Bottlenecks - disk, cpu, synchronization, etc

Bottlenecks are the parts of the system that limit performance. The system is made up of multiple parts that can run in parallel, for example the disk can be doing disk IO at the same time as the CPU is running some code, but when the system is at its maximum throughput then one of those parts is running at 100% of it's maximum capacity, and that part is the bottleneck, everything else is running at less then 100% because its spending some time waiting for the bottleneck. Here's a list of possible bottlenecks, ordered roughly in order of how likely they are to be the bottleneck in a typical business application:

  1. disk IO
  2. CPU
  3. synchronization of a shared software resource
  4. an external system your software interacts with
  5. network IO
  6. virtual memory
  7. main memory / RAM
  8. some of the users of the system

Usually the bottleneck dominates the use of time in the system, and hence usually performance can only be significantly improved by addressing the bottleneck (this is the down to earth meaning of Amdahl's Law). So it's key to find the bottleneck if you want to improve performance. This is the reason for performance rule 1: measure first optimize second. By measuring where the time is being spent you can find the bottleneck and optimize that, rather than waste time optimizing something that isn't the bottleneck.

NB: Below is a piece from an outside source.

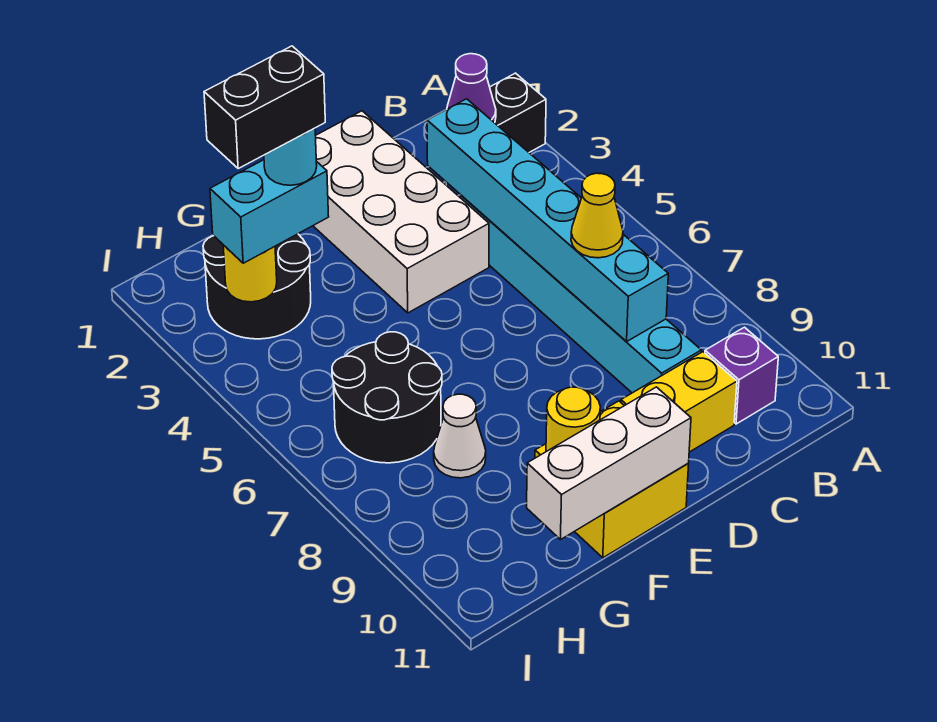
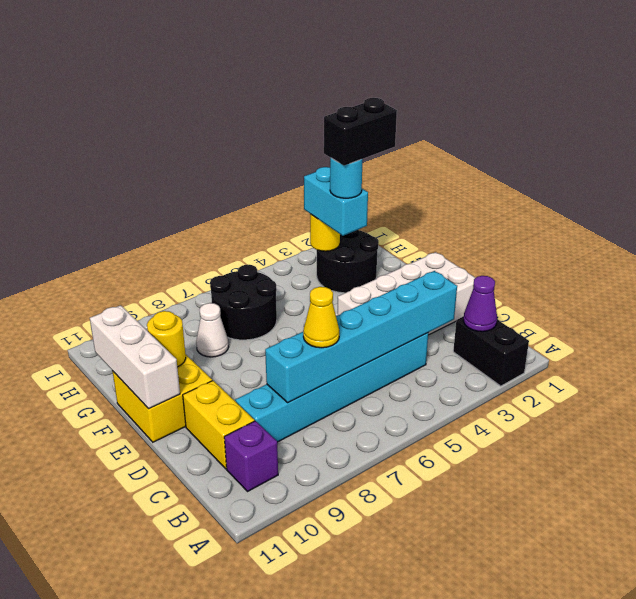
black brick G3:H3 level 5 -> black brick G2:G3 level 5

To improve performance you can either make the bottlenecked part itself go faster, or you can use the bottlenecked part more efficiently by getting the system to do more useful work for the same load on the bottleneck. For example if disk IO is the bottleneck, you can either get faster disks or you can change your code to use disk IO more efficiently. If hardware is the bottleneck then rarely will changing the hardware lead to very big performance increases, and often times changing the hardware simply isn't possible. But the good news is that the very large performance increases usually come from changing code to use the hardware more efficiently, because the performance problems in most systems are due to violations of the performance rules, not hardware that is too slow.